Article:
########################################
L'interdiction par arrêté préfectoral du concert organisé par la France insoumise à Paris pour la fête de la musique a été suspendu par le juge des référés ce vendredi 19 juin. Le concert devrait donc avoir lieu.
Une décision qui devrait susciter de vives réactions. D'abord interdit par la préfecture de Paris, le concert organisé par La France insoumise pour la Fête de la musique devrait finalement avoir bien lieu. En effet, le tribunal administratif de Paris a suspendu ce vendredi 19 juin la décision du préfet de police.
«Le tribunal a estimé que les risques de troubles à l'ordre public invoqués par l'arrêté pour justifier l'interdiction n'étaient pas suffisamment justifiés par le préfet, en relevant qu'aucun des éléments produits ne permettait de les conforter», a indiqué dans un communiqué la juridiction administrative, saisie en référé, une procédure d'urgence.
Le concert se tiendra dimanche à 18h sur la place de la République
La France insoumise a rapidement réagi via son compte X, donnant rendez-vous à ses adhérents et sympathisants ce dimanche à 18h, place de la République à Paris, pour assister aux «concerts antiracistes».
Victoire ! Notre concert est maintenu !
Suite à l’interdiction par la préfecture de Paris de notre concert antiraciste pour la Fête de la musique, la justice nous a donné raison.
Rendez-vous dimanche 21 juin à partir de 18h, place de la République à Paris. pic.twitter.com/y81TMYtBpT— La France insoumise (@FranceInsoumise) June 19, 2026
Pour Manuel Bompard, coordinateur national de LFI, il s'agissait «d'un véritable camouflet pour le gouvernement et tous ceux qui ont voulu y trouver une occasion de s'en prendre à la France insoumise». «Le jugement démontre l'ampleur des mensonges contenus dans l'arrêté d'interdiction. Il rétablit l'honneur d'artistes injustement diffamés», a-t-il ajouté sur X.
La préfecture de police avait interdit la tenue de ce concert mercredi dernier, en expliquant que l'«événement devrait accueillir notamment le Comité Adama et sa fondatrice Assa Traoré, les rappeurs Médine et Soso Maness». La mesure d'interdiction était justifiée par le fait que Soso Maness avait chanté «Tout le monde déteste la police» lors de la Fête de l'Humanité en 2021.
Pour lever l'interdiction, le tribunal administratif de Paris a précisé que si le préfet de police s'est fondé sur la présence annoncée de ces personnalités pour caractériser le risque «d'attirer un public hostile aux forces de l'ordre et de donner lieu à la diffusion de propos appelant à la haine, à la discrimination ou à la violence», «l'interdiction d'une réunion ne peut être décidée qu'en dernier recours».
Par ailleurs, les magistrats ont «relevé que les organisateurs de cette manifestation n'avaient prévu ni la participation d'Assa Traoré, ni celle des rappeurs Médine et Soso Maness».
########################################
Lignes fournies:

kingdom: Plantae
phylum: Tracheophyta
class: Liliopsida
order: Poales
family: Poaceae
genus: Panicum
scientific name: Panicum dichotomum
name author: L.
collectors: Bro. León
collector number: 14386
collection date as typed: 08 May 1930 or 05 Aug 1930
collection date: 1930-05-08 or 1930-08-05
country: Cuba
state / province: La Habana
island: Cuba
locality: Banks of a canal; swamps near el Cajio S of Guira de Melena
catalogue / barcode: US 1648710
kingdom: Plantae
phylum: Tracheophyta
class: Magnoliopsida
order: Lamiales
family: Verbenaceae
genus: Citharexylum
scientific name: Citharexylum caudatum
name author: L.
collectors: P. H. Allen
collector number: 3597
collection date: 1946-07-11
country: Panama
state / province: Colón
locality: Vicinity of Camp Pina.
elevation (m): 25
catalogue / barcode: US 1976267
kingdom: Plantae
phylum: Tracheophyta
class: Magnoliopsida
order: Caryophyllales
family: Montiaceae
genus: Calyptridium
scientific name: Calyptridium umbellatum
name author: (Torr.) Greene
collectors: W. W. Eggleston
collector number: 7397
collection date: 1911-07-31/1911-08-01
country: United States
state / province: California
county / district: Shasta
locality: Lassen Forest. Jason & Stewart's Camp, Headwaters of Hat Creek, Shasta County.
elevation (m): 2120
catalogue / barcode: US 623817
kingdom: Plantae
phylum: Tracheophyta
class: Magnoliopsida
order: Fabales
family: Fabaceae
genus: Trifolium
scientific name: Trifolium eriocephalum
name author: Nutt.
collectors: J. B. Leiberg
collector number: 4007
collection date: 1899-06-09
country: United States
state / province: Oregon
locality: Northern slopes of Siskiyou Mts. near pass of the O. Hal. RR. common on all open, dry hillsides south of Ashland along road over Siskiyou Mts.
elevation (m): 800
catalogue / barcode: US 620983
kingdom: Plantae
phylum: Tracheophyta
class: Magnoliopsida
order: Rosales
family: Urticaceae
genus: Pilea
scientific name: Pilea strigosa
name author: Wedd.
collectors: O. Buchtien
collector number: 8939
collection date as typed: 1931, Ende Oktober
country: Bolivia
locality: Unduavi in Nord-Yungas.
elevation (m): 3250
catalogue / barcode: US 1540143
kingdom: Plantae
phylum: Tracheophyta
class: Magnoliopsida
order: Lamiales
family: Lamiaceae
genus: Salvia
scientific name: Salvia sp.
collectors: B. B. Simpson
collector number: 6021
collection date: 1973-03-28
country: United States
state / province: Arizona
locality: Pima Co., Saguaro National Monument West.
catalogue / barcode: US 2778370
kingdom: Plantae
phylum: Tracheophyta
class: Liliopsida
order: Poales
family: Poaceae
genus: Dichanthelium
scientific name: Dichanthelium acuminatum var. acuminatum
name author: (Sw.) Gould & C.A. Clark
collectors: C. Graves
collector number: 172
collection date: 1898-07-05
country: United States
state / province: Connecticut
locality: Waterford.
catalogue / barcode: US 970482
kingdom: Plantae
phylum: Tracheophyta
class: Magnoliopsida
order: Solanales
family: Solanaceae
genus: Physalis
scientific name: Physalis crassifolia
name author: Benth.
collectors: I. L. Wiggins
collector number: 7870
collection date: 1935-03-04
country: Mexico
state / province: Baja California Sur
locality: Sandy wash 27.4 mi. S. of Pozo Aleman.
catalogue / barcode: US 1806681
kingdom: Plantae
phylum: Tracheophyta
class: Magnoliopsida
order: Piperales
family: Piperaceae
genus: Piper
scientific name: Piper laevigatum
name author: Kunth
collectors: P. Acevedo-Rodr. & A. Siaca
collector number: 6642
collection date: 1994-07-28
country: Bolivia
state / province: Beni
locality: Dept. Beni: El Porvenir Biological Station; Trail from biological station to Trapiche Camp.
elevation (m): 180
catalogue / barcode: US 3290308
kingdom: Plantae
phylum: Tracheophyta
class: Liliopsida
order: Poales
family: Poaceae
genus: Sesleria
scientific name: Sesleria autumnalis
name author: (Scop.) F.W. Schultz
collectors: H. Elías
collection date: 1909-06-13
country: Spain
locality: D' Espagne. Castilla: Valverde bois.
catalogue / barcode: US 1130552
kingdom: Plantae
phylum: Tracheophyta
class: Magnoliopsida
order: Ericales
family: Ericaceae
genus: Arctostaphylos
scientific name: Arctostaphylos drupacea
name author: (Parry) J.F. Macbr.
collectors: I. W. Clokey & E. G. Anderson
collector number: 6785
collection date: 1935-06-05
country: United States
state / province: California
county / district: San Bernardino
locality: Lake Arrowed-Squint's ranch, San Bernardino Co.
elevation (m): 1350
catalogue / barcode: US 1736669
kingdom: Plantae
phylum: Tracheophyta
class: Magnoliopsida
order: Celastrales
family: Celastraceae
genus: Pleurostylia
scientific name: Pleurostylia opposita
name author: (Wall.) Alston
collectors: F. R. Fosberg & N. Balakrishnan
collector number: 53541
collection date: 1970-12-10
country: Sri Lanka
########################################
Consigne:
Dites si chacune des affirmations suivantes concorde avec l'article sur le concert de la France insoumise, en répondant par oui ou par non et en citant à l'identique les mots de l'article qui tranchent. 1. Le concert doit avoir lieu à 18h sur la place de la République. 2. La préfecture de police avait interdit le concert un jeudi. 3. Selon les magistrats, les organisateurs avaient prévu la participation du rappeur Médine.

Réponse:
1. Oui : « Le concert se tiendra dimanche à 18h sur la place de la République ».
2. Non : « La préfecture de police avait interdit la tenue de ce concert mercredi dernier ».
3. Non : « les organisateurs de cette manifestation n'avaient prévu ni la participation d'Assa Traoré, ni celle des rappeurs Médine et Soso Maness ».